Historically, highly concurrent programming has been closely associated with high performance computing. Two programming models have been dominant: shared memory machines in which concurrency was expressed via multiple threads, and distributed memory machines in which concurrency was expressed via explicit message passing. It is widely agreed that both of these programming models are very challenging, even for the veteran programmer. In both cases, the programmer is directly responsible for designing the program from top to bottom and handling all of the issues of granularity, consistency, and locality necessary to achieve acceptable performance, with very little help from the runtime or operating systems.
However, a new approach to concurrent programming has been emerging over the last several years, in which the user programs in a much higher level language and relies upon the system to handle many of the challenging underlying details. To achieve this, the program is successively decomposed into simpler representations, such that each layer of the system can gradually adapt it to the hardware available.

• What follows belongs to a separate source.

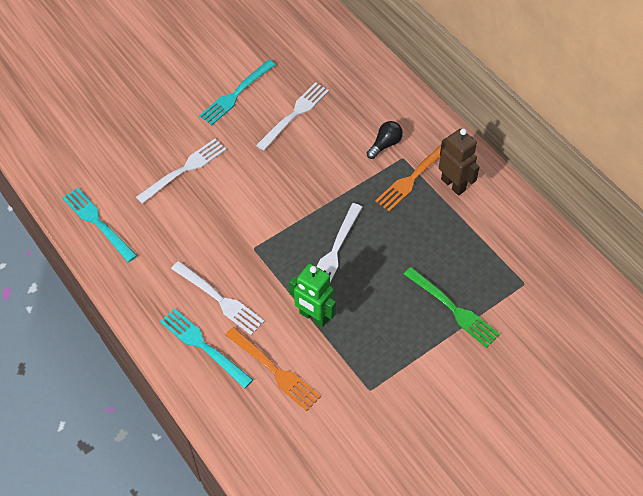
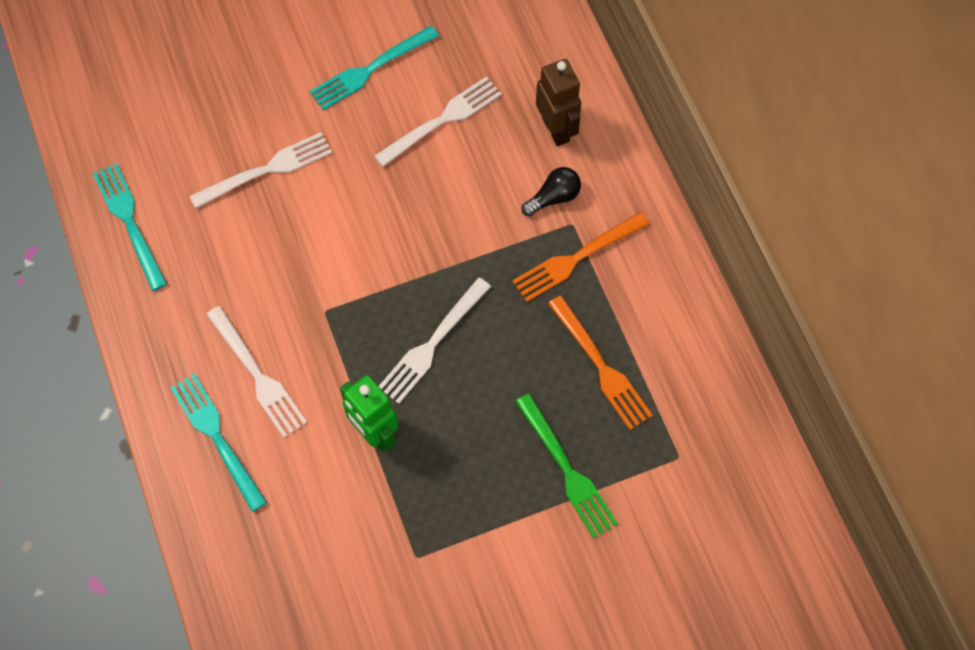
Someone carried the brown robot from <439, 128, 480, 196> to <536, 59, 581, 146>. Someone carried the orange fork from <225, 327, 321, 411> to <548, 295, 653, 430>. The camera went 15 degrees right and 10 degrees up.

The layers can be described as follows:
- A declarative language (DL) for compactly representing a complete program.
- A directed graph (DAG) to represent the expanded program and its resources.
- A bag of independent tasks (BOT) with explicit input and output dependencies.
- A shared-nothing cluster to which data and tasks must be assigned.
A (very incomplete) selection of systems that follow this model:
Layer | Cloud Stack | Workflow Stack | HPC Stack |
Declarative Language (DL) | Pig | Weaver | Swift-T |
Directed Acyclic Graph (DAG) | Map-Reduce | Makeflow | - |
Bag of Tasks (BOT) | JobTracker | Work Queue Master | Turbine |
Distributed Data | HDFS | Work Queue Workers | MPI |
Each layer of the system fulfills a distinct need. The declarative language (DL) at the top is compact, expressive, and easy for end users, but is intractable to analyze in the general case because it may have a high order of complexity, possibly Turing-complete. The DL can be used to generate a (large) directed acyclic graph (DAG) that represents every single task to be executed. The DAG is not a great user-interface language, but it is much more suitable for a system to perform capacity management and optimization because it is a finite structure with discrete components. A DAG executor then plays the graph, dispatching individual tasks as their dependencies are satisfied. The BOT consists of all the tasks that are ready to run, and is then scheduled onto the underlying computer, using the data dependencies made available from the higher levels.
Why bother with this sort of model? It allows us to compare the fundamental capabilities and expressiveness of different kinds of systems. For example, in the realm of compilers, everyone knows that a proper compiler consists of a scanner, a parser, an optimizer, and a code generator. Through these stages, the input program is transformed from a series of tokens to an abstract syntax tree, an intermediate representation, and eventually to assembly code. Not every compiler uses all of these stages, much less the same code, but by using a common language, it is helpful to understand, compare, and design new systems.